16.11.17

ourives

escolho palavras com as mãos

como se tacteasse diamantes na areia

jóias lapidadas em leito de oceanos

rios iridescentes nas faces lúcidas


sem ti o meu coração é obscuro

urge uma palavra tua para iluminá-lo

coração em jeito de prisma o meu

nele só de luz tua nascem arcos-íris

O caminho mais curto

Prokofiev estava doente e não pode comparecer à estreia da sua Primeira Sonata para Piano, tocada por outra pessoa. Ouviu pelo telefone.

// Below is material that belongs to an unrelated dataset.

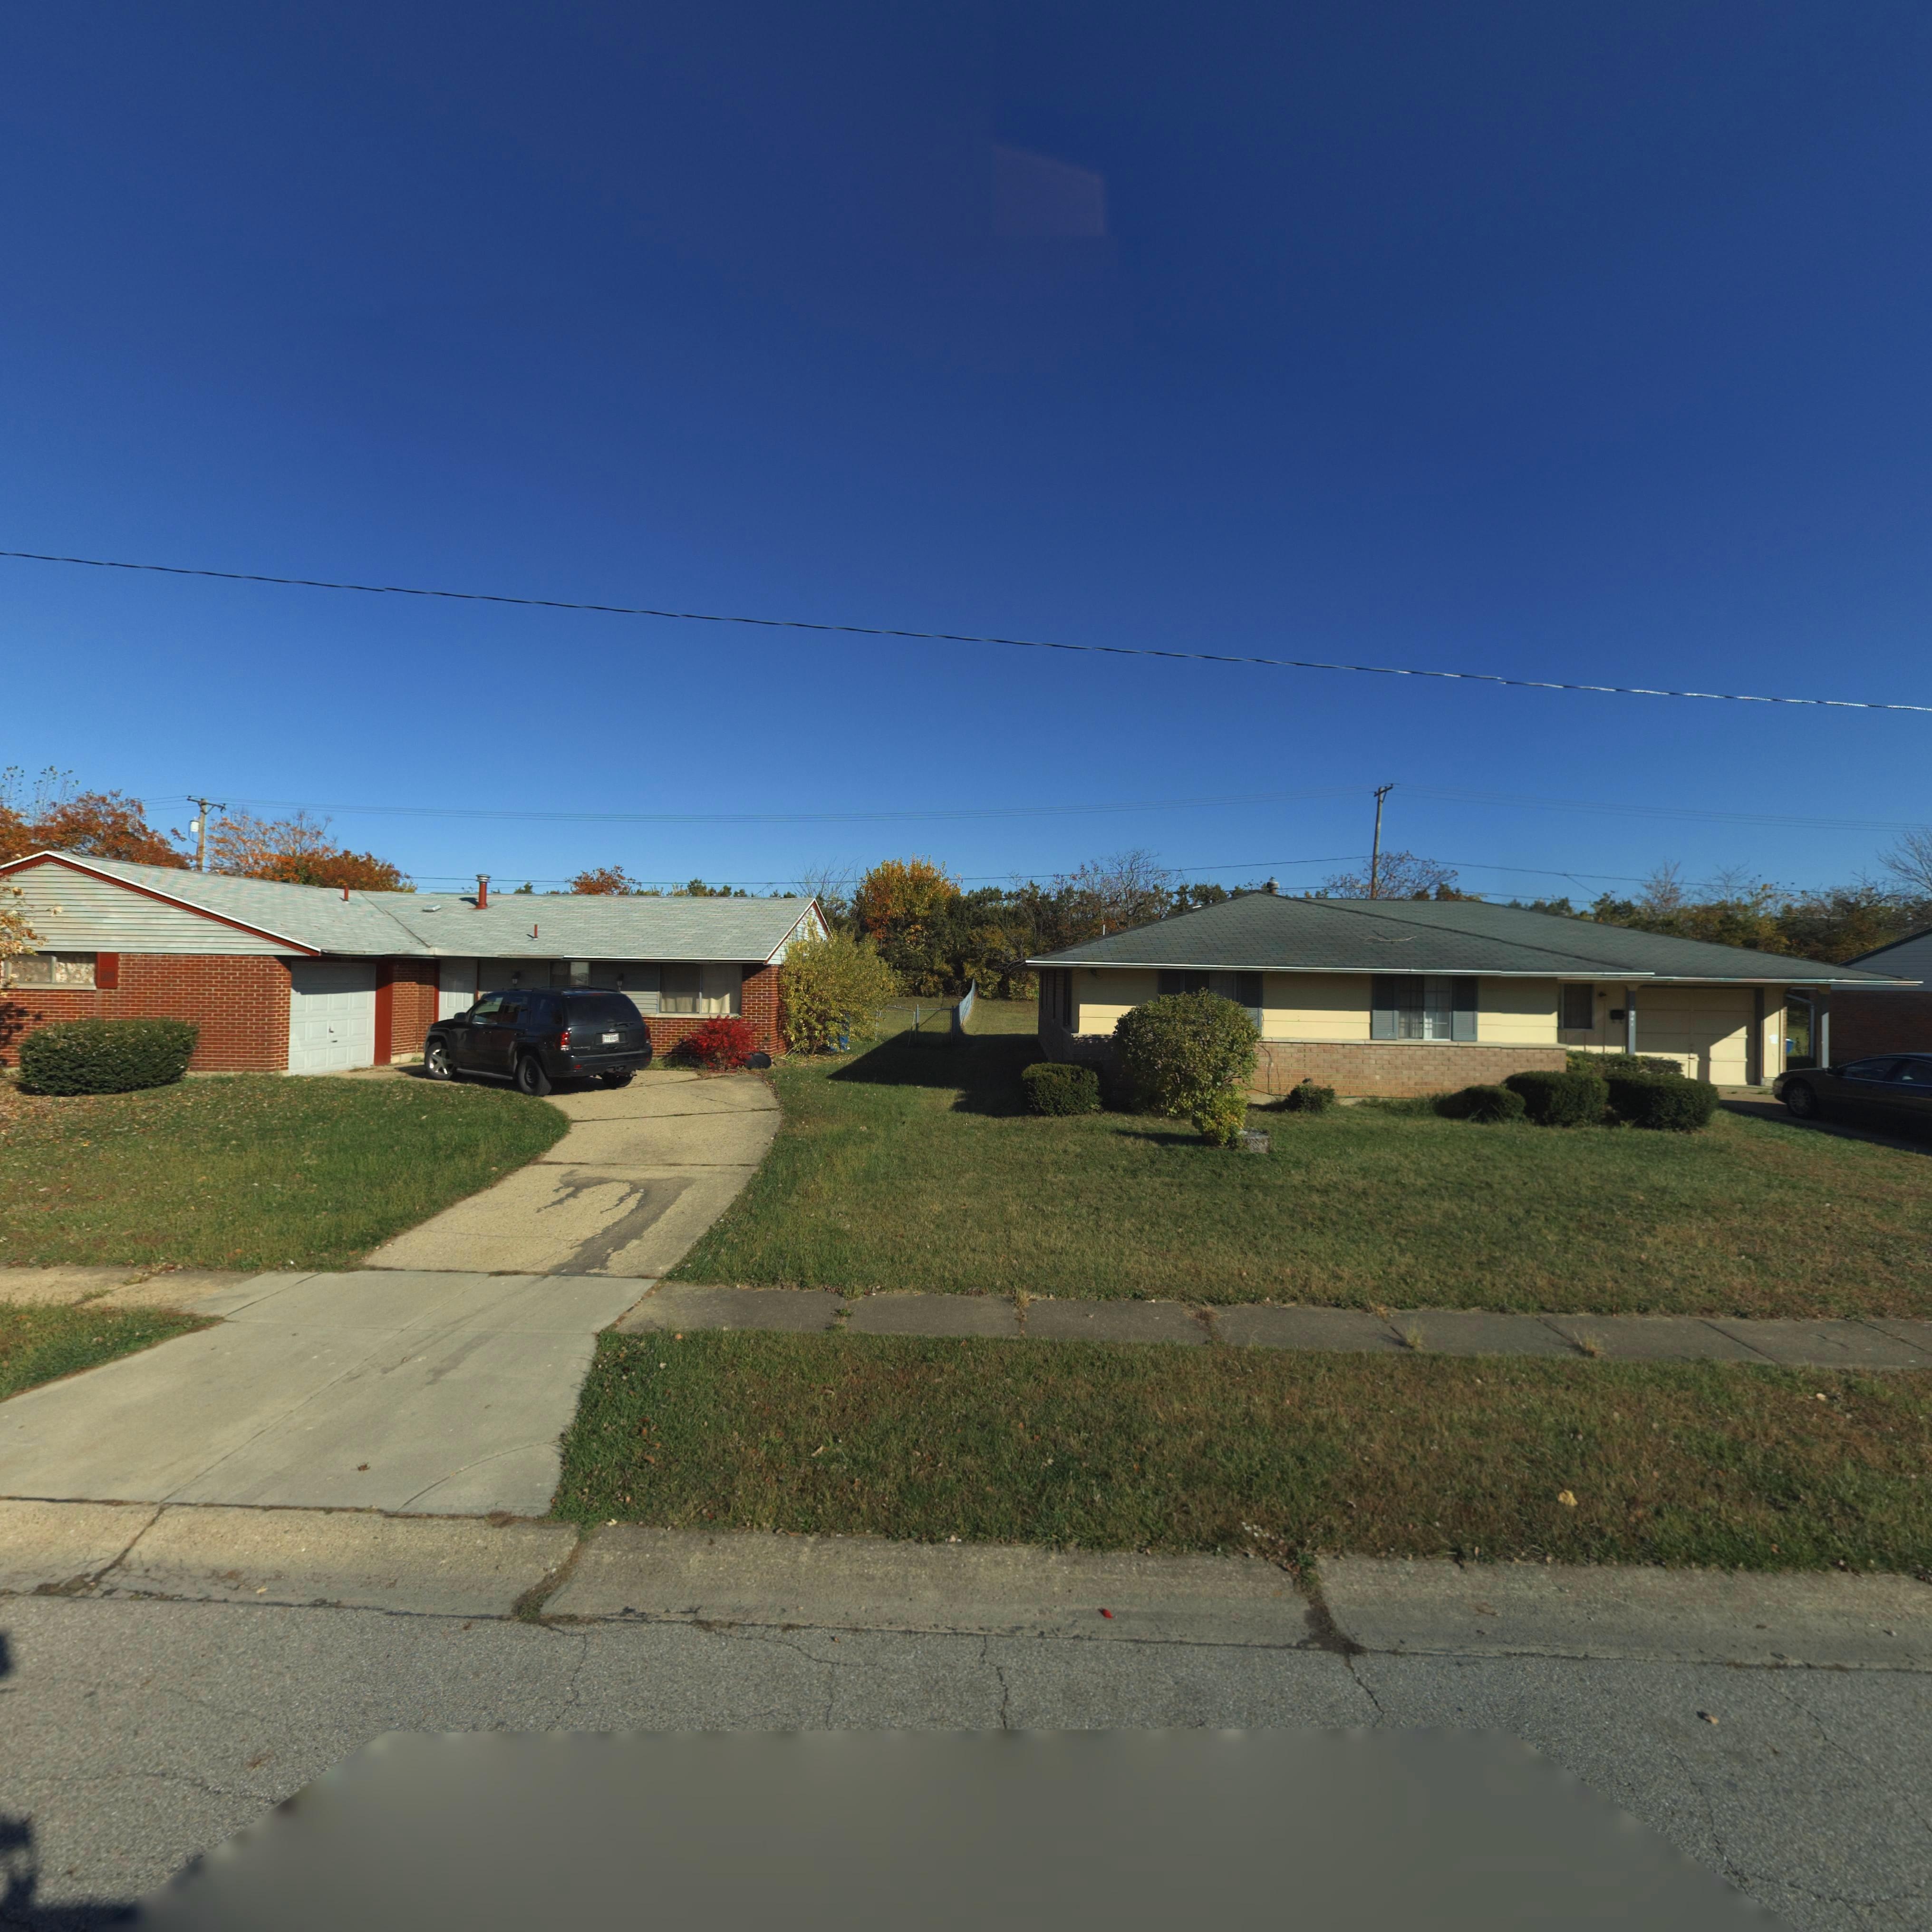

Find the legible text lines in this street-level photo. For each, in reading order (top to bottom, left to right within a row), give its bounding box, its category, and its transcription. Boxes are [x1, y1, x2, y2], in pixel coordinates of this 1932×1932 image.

[Notado por Anne Carson, que designou o facto de desapontamento musical. Discordo do desapontamento. Ao ouvir tocar pelo telefone, nada se interpôs entre o compositor e a sua música. O caminho mais curto entre ambos foi um fio de cobre.]

15.11.17

Os representantes

É curioso, e não creio que isto tenha sido observado até agora, que os países tenham escolhido para os representar, escritores que não se parecem demasiado com eles. Pensa-se, por exemplo, que Inglaterra poderia ter escolhido o Dr. Johnson como representante; mas não, Inglaterra escolheu Shakespeare, e Shakespeare é, digamos assim, o menos inglês dos escritores ingleses. O típico de Inglaterra é o understatement, ou seja é o dizer um pouco menos das coisas. Pelo contrário, Shakespeare tendia para a hipérbole na metáfora, e não nos surpreenderia nada que Shakespeare tivesse sido italiano ou judeu, por exemplo. Outro caso é o da Alemanha; um país admirável, tão facilmente fanático, escolhe precisamente um homem tolerante, que não é fanático, e a quem não importa demasiado o conceito de pátria; escolhe Goethe. Em França, não se escolheu um autor, mas há um apreço especial por Hugo. Hugo é estrangeiro em França; Hugo, com aquelas grandes decorações, com as vastas metáforas, não é típico de França. Outro caso ainda mais curioso é o de Espanha. Espanha poderia ter sido representada por Lope, por Calderón, por Quevedo. Mas não, Espanha está representada por Miguel de Cervantes. Cervantes é um homem contemporâneo da Inquisição, mas é tolerante, é um homem que não tem nem as virtudes, nem os vícios espanhóis.

[De uma das conferências de Borges. Versão de x.]

14.11.17

Café de força dupla

São os dentes, diz Dona Yara, na fala lá dela que atravessou o equador, para justificar os seus olhos pesados de sono, o sorriso ausente, o gesto vivo, mas mais lento do que já o conheci. A pequena Soraia tem os dentes a irromper e Dona Yara as pálpebras a fechar. Tenho tanto sono, doutor, lamenta a Dona. Evidentemente não vou receitar o meu próprio remédio para noites curtas demais: um café de Dona Yara. Toda a gente sabe que um remédio não causa efeito em quem o prepara. Mas também não preciso receitar nada. É que a Dona volta, com o olhar de novo desperto e brilhante: Sabe que a menina faz amanhã um ano? Por acaso sei, que eu tomo nota destas coisas, mas isso não digo. Amanhã faço questão de lá estar de manhã bem cedo para dar os parabéns à mãe. Vou precisar de um café de força dupla, mas também quando é que não preciso?